Most of the information on the site includes resources accessed over the internet. However, book lists of English, French, German and Turkish sources about the history of the railway are also shared. Besides, all researchers who have maps and information about Turkish railway history can easily upload their resources to the site.


Please click for details.


7) University of Chicago Library – The Maps of Heinrich Kiepert

One of the remarkable map collections in the University of Chicago Library belongs to Heinrich Kiepert, who considered important geographers of the second half of the 19th century. The Kiepert Collection also includes maps of the Ottoman Empire, which he visited many times between 1850 and 1890.


Image 11 The University of Chicago Map Collection: Heinrich Kiepert "General-Karte von der europäischen Türkei." Berlin, 1853.

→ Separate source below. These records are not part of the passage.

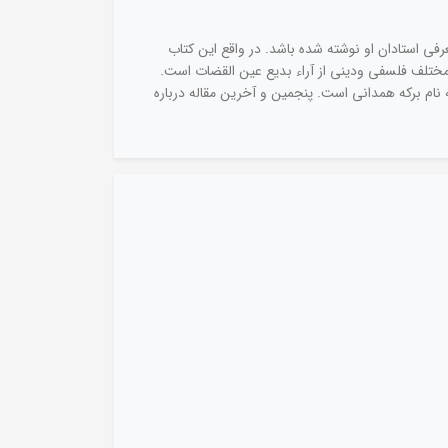
رفی استادان او نوشته شده باشد. در واقع این کتاب
ه دوم دباره مذاهب مختلف فلسفی ودینی از آراء بدیع عین القضات است.
نام برکه همدانی است. پنجمین و آخرین مقاله درباره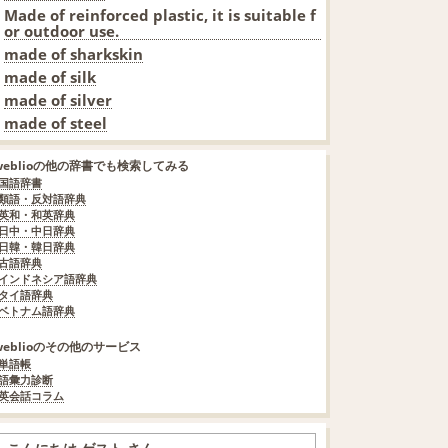
Made of reinforced plastic, it is suitable f
or outdoor use.
made of sharkskin
made of silk
made of silver
made of steel
weblioの他の辞書でも検索してみる
国語辞書
類語・反対語辞典
英和・和英辞典
日中・中日辞典
日韓・韓日辞典
古語辞典
インドネシア語辞典
タイ語辞典
ベトナム語辞典
weblioのその他のサービス
単語帳
語彙力診断
英会話コラム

Kiepert's maps contain as accurate data as possible according to the conditions of the period, they are designed to be easily understood by everyone. The digitals of the maps in the collection can be accessed from the database and all of them are easily downloaded in different sizes.


Please click for details.


8) SALT RESEARCH: Map Collections

SALT RESEARCH: Map Collections consist of maps and plans dating mainly from the 19th or 20th centuries and featuring Istanbul and its various districts (such as Galata, Pera, Tophane, Eminönü, Pangaltı, Kasımpaşa, Şişli, Nişantaşı, Kadıköy, the Bosphorus and its environs, the Prince’s Islands, etc.), as well as Izmir, Edirne, and other Anatolian provinces.